Nous étant largement accordés sur cette formule, nous nous sommes interrogés : cette solution, à supposer qu'elle soit retenue par le Sénat, serait-elle jugée acceptable par le Conseil constitutionnel dès lors que les délégations pour l'Union européenne ne sont pas mentionnées dans la Constitution ? La réponse n'était pas claire. C'est pourquoi, dans un premier temps, conformément à la suggestion qu'avait faite quelques semaines plus tôt le président Christian Poncelet, j'ai proposé que les délégations reçoivent un statut constitutionnel, afin que le Sénat soit libre, en tout état de cause, de choisir le moment venu la formule qu'il jugerait la plus appropriée.

Mais cette solution, forcément controversée, était-elle vraiment nécessaire ? Reprenant pour un temps ma « casquette » d'ancien membre du Conseil d'Etat, j'ai recueilli des avis autorisés. Il en est ressorti une conclusion claire : l'article 3 du projet de loi constitutionnelle habilite le Sénat, ainsi que l'Assemblée nationale, bien sûr, à définir par son règlement les modalités de mise en oeuvre du « carton jaune » et du « carton rouge ». Dans ces conditions, rien n'empêche qu'il confie à la délégation le rôle de première instance, dès lors - et c'est le point capital - qu'il ressortira des travaux parlementaires que le Constituant n'a voulu exclure aucune formule.

Je me tourne donc, d'abord, vers le Gouvernement. Naturellement, ce n'est pas à lui de dire comment le Sénat doit s'organiser ; il n'a pas à entrer dans ce débat. Mais en tant qu'auteur du projet de loi constitutionnelle, il est co-responsable de la bonne interprétation de ce texte. Je souhaite donc, au nom de la délégation, que le Gouvernement nous confirme qu'il a voulu s'en remettre sur ce point au règlement des assemblées, sans vouloir exclure telle ou telle solution.

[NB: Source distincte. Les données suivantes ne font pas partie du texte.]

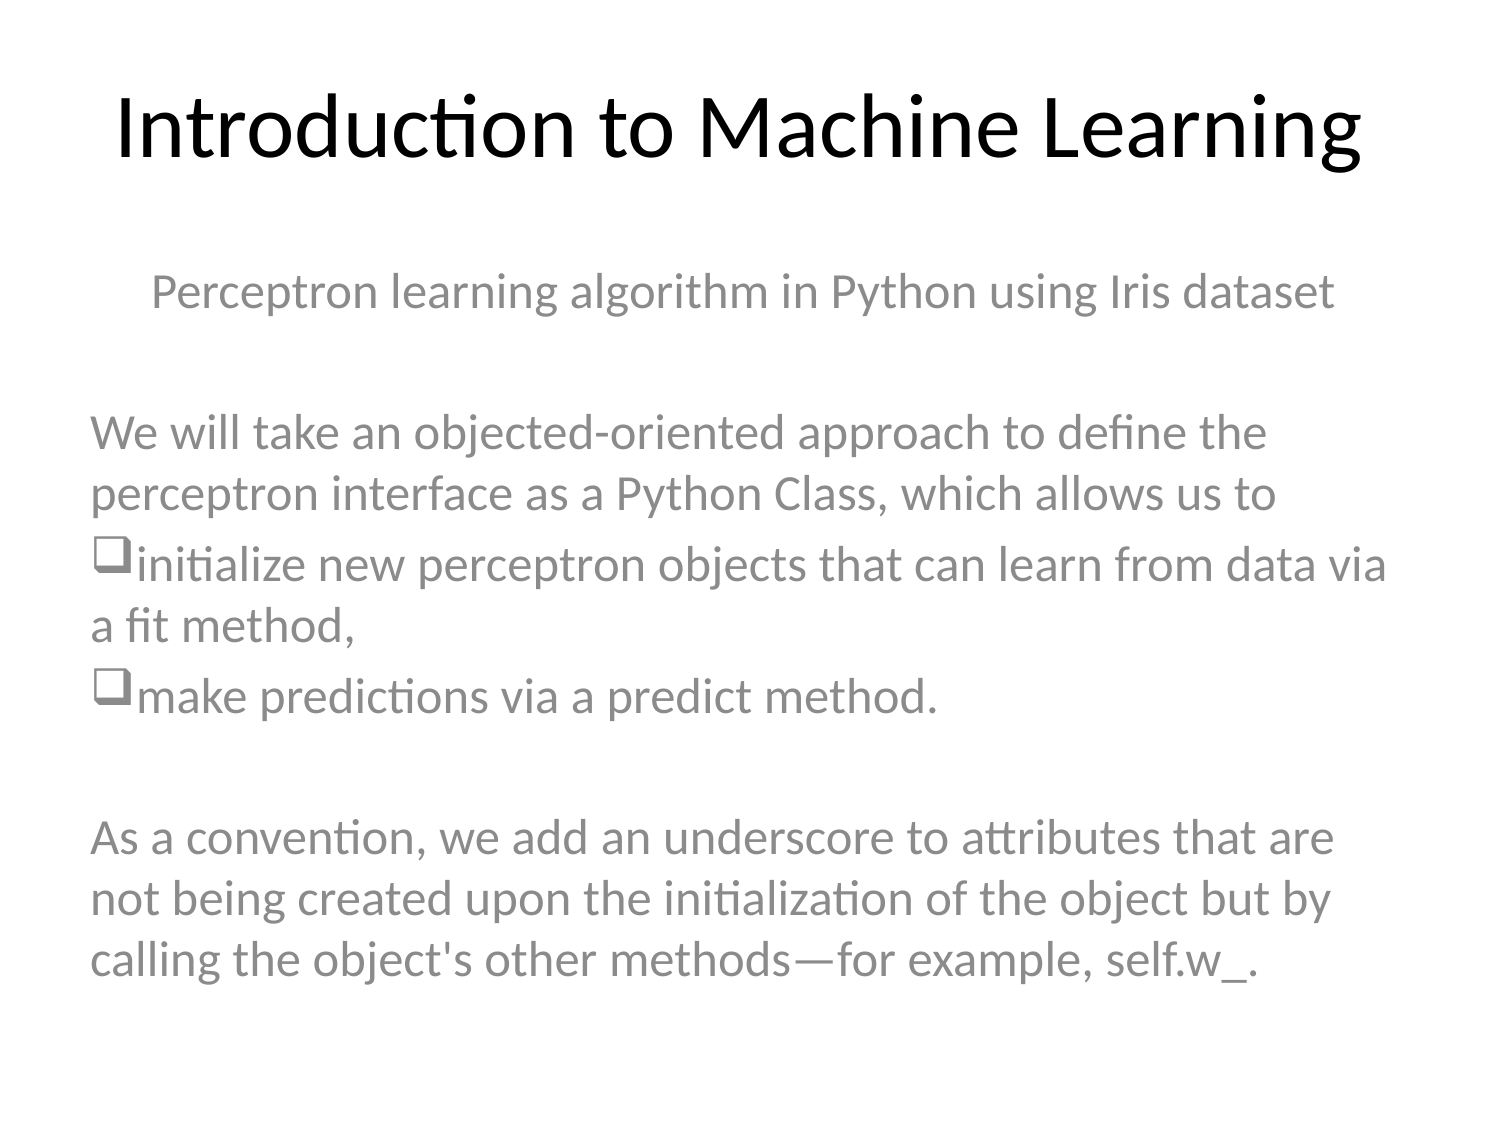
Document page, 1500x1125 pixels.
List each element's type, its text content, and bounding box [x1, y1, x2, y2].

title Introduction to Machine Learning [62, 0, 1438, 242]
subtitle Perceptron learning algorithm in Python using Iris dataset We will take an objected-oriented approach to define the perceptron interface as a Python Class, which allows us to initialize new perceptron objects that can learn from data via a fit method, make predictions via a predict method. As a convention, we add an underscore to attributes that are not being created upon the initialization of the object but by calling the object's other methods—for example, self.w_. [75, 249, 1425, 1000]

Et je me tourne maintenant vers la commission des lois. Il ne s'agit pas, je le répète, de définir par avance la solution qui sera retenue le moment venu. Peut-être le Sénat adoptera-t-il une solution complètement opposée à celle que j'ai proposée. Là n'est pas le problème ! Ce que nous souhaitons, c'est que le Sénat conserve le libre choix entre toutes les formules possibles, y compris celle que j'ai proposée, ce qui suppose que l'article 3 soit interprété comme n'excluant a priori aucune formule.